16 Eylül 2011 Cuma

BORDO KANEPE

 Mükellef bir sofra kurmuştu o akşam. O kadar ki; hayatımın geri kalanında en az dört çeşit yemek ve üç çeşit ara sıcaktan beni mahrum edebildi. Bir daha ağzıma koyamadım. Keyfi de nasıl yerindeydi. Öyle böyle değil. Masaya rakı şişesinin gelmesinden belliydi zaten. Cam sürahide buzlu su... Ruj da mı sürmüştü ne? Sanki daha bir kırmızıydı dudakları. Üzerinde iri yarı, orkide gibi çiçekler olan siyah elbisesini giymişti. Eteğinin ucunda da bir sıra siyah fisto. Dantel miydi yoksa? Dantelle fistonun farkını hala bilemediğimi duysa; tek kaşını -ki sağ kaştır o hep- kaldırıp bana bakar sonra da derdi ki "kompostoyla hoşafı da ayıramazsın zaten". Valla da ayıramam.
Bir kadeh içti bütün akşam boyunca. O yüzden sorduklarında sarhoştu demedim. Çakır keyif bile değildi. Kendi başına bir küçük içen kadın, bir kadehten sarhoş mu olurdu? O bahaneyi bile çok görmüştü bize işte. Ama nasıl keyfiliydi! Gerçekten bak. Elleri hep masanın üzerinde, kah bana börülce tabağını uzatıyor, kah ablama pilav koyuyor, eniştemin rakısına buz atıyor. Hiç asılmadı yüzü, hiç dalmadı gözleri. E ben nasıl anlardım, nasıl anlayacaktım? Çalışmış sanki, ezberlemiş. Babamın türküsüydü ya "dersini almışta ediyor ezber" . Resim duvarda asılı. Bakmadı. Bakmadı ya... Bakmadı! Ah oradan anlamam gerekirdi, hiç bakmadı. Bir kere bile kafasını çevirip babamın duvarda asılı resmine bakmadı. Bakmadan tek gününü, tek akşam yemeğini geçirmeyen kadın; o gece bakmadı. E ben anlamalıydım, anlamadım. Düşünemedim, tahmin edemedim.

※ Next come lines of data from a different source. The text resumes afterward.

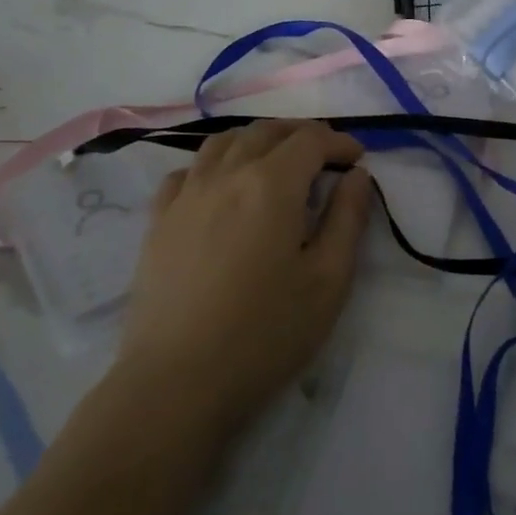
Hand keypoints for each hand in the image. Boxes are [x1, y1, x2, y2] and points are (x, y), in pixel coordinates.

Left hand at [113, 121, 372, 440]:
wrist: (176, 383)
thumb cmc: (265, 333)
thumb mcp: (328, 280)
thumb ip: (347, 219)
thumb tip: (357, 176)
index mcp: (271, 184)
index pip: (310, 140)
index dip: (339, 142)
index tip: (357, 160)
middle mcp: (226, 175)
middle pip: (266, 131)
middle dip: (301, 135)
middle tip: (324, 157)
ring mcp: (186, 195)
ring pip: (223, 142)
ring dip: (257, 140)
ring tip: (275, 162)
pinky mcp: (158, 221)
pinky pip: (187, 171)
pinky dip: (213, 165)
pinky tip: (221, 188)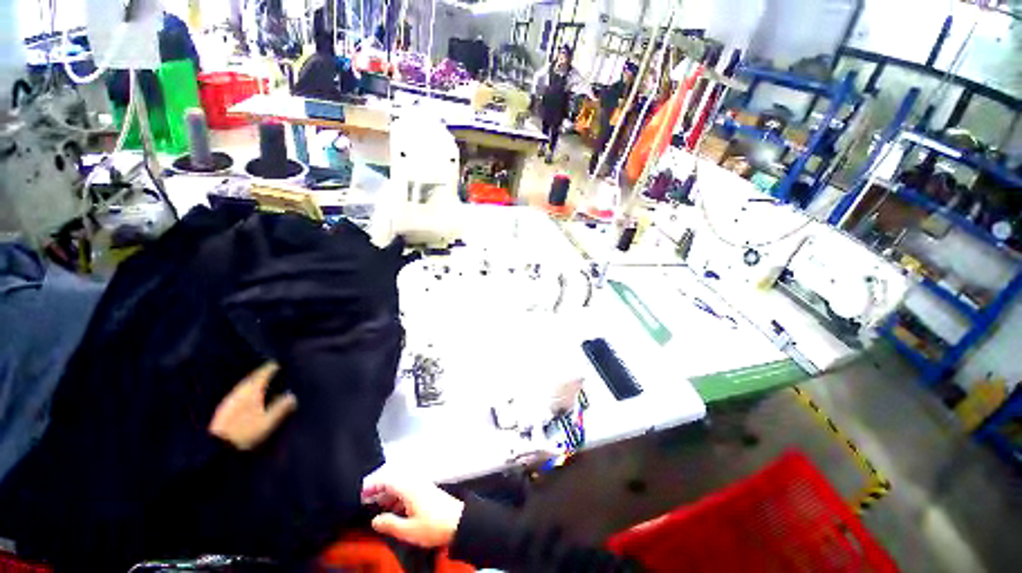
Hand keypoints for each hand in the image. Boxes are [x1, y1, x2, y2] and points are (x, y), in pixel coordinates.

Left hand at [209, 362, 296, 449]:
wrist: (217, 445)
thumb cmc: (246, 430)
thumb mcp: (269, 420)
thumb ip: (281, 407)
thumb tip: (292, 397)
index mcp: (252, 390)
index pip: (263, 373)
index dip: (271, 368)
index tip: (278, 364)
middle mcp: (240, 390)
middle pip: (252, 377)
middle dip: (262, 373)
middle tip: (271, 370)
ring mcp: (231, 398)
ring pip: (245, 385)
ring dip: (254, 382)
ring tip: (262, 383)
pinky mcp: (225, 407)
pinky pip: (239, 392)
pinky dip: (247, 391)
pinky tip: (250, 397)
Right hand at [362, 481, 464, 547]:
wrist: (458, 522)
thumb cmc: (434, 525)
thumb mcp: (408, 530)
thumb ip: (389, 524)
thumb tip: (376, 520)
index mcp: (409, 488)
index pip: (388, 480)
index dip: (373, 485)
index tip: (362, 493)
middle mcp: (416, 483)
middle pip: (394, 480)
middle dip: (380, 489)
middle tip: (368, 500)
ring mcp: (423, 486)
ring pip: (401, 485)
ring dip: (389, 493)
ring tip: (379, 506)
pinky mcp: (428, 491)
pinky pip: (409, 489)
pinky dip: (399, 496)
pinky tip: (395, 509)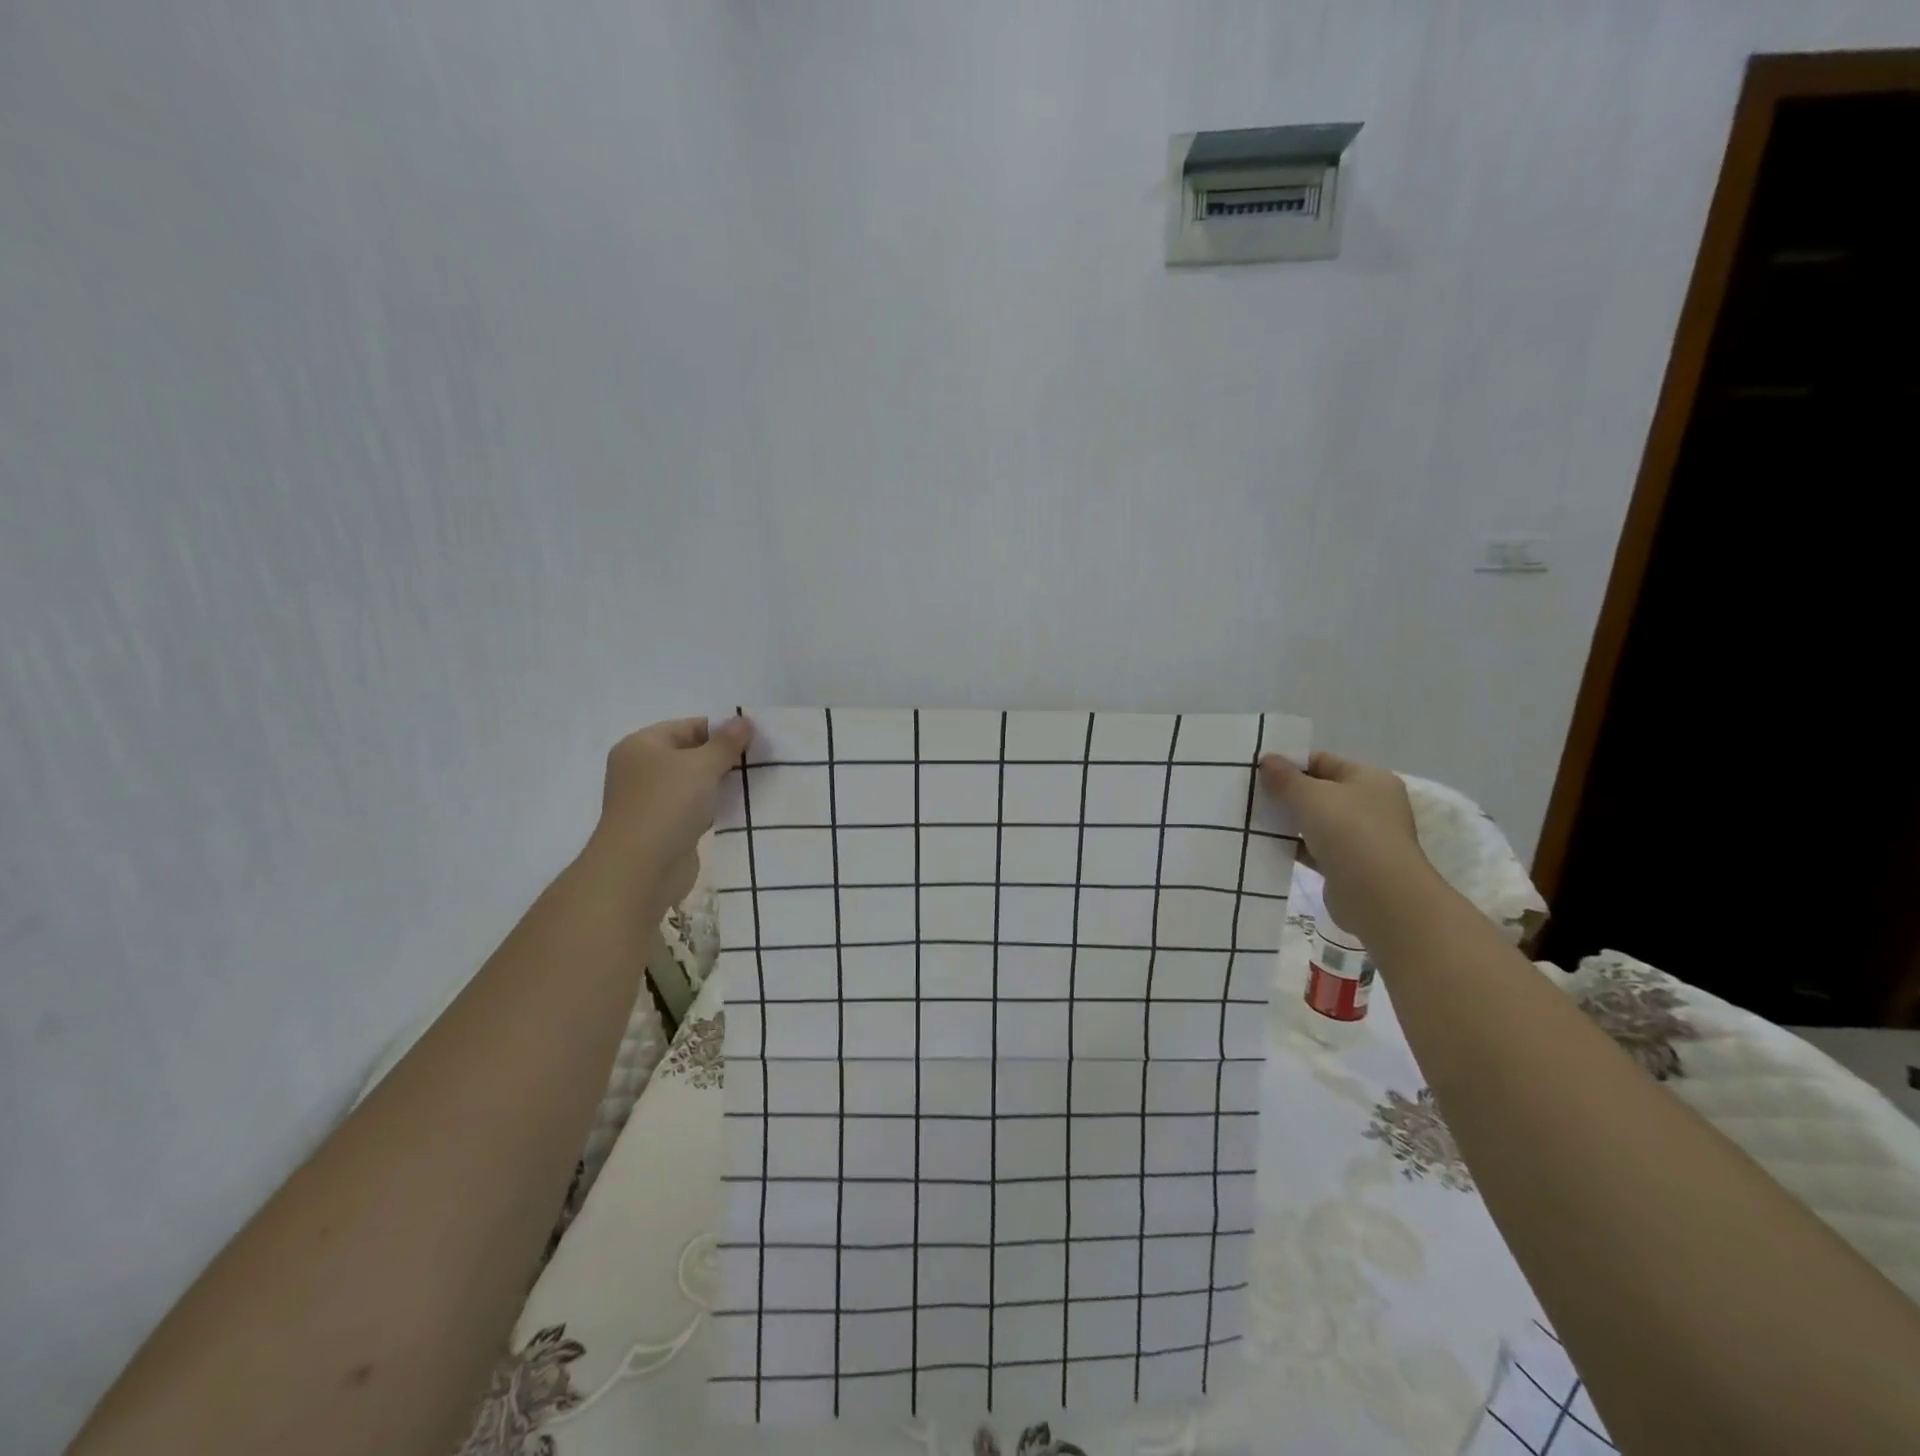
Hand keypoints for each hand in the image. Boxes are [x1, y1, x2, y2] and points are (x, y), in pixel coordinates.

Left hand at [590, 715, 754, 905]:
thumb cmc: (667, 805)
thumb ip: (726, 742)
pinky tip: (738, 808)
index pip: (688, 727)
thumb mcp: (702, 765)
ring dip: (720, 784)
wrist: (641, 870)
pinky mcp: (663, 828)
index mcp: (641, 746)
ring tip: (754, 783)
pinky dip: (714, 807)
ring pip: (693, 783)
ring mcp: (650, 801)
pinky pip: (694, 809)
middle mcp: (641, 770)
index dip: (721, 730)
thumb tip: (744, 720)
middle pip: (690, 754)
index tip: (755, 739)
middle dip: (723, 757)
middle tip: (760, 761)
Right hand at [1259, 751, 1428, 933]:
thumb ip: (1286, 778)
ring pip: (1315, 822)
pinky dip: (1293, 846)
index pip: (1324, 761)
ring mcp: (1361, 838)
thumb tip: (1267, 760)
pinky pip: (1314, 849)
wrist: (1379, 895)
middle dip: (1286, 792)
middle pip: (1320, 791)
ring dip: (1288, 821)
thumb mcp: (1311, 796)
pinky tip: (1266, 845)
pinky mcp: (1348, 866)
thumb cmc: (1349, 831)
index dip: (1291, 763)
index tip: (1258, 770)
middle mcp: (1370, 805)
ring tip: (1252, 818)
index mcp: (1370, 779)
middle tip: (1250, 793)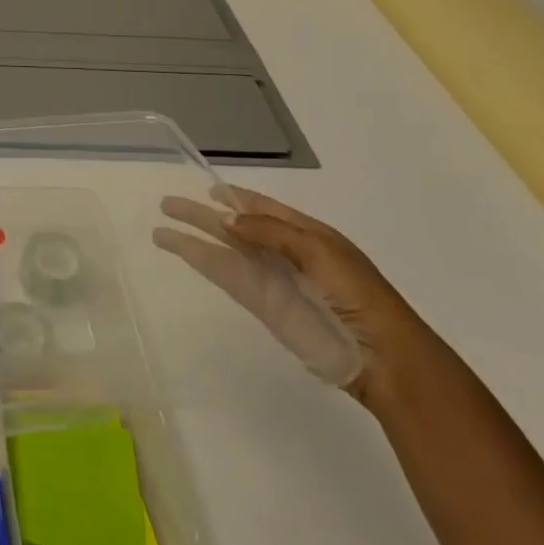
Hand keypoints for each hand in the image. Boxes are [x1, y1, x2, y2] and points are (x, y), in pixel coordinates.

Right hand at [154, 184, 438, 412]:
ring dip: (196, 238)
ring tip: (162, 229)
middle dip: (204, 214)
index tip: (209, 187)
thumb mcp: (320, 251)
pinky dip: (205, 263)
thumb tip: (225, 219)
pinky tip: (185, 253)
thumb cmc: (359, 295)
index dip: (236, 196)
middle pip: (236, 227)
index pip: (263, 207)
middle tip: (168, 203)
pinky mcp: (264, 306)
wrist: (381, 357)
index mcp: (307, 233)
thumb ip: (271, 232)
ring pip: (225, 251)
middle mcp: (285, 252)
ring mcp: (272, 280)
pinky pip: (229, 277)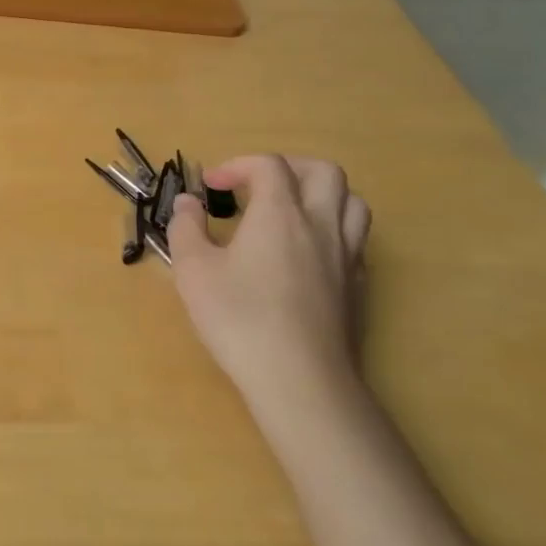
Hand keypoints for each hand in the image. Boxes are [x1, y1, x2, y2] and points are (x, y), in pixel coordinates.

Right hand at [167, 155, 371, 438]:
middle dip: (288, 167)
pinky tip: (309, 254)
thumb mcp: (193, 270)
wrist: (299, 380)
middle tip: (258, 185)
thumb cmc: (239, 318)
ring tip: (292, 211)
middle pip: (323, 171)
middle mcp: (321, 224)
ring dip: (321, 194)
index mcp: (280, 213)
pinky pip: (356, 241)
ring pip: (353, 203)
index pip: (268, 165)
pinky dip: (333, 231)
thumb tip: (188, 203)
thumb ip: (186, 227)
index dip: (237, 165)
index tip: (211, 187)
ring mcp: (347, 257)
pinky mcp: (359, 288)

O gece çekmeceden babamın beylik tabancasını alacağını, arka oturma odasında çenesinin altına dayayıp; solmuş nil yeşili arka duvarı, üzerinde oturduğu bordo üstüne sarı çiçekli kadife kanepeyi ve hatta beyaz, kartonpiyer tavanı kafasının içinde ne varsa onunla sıvayacağını tahmin edemedim.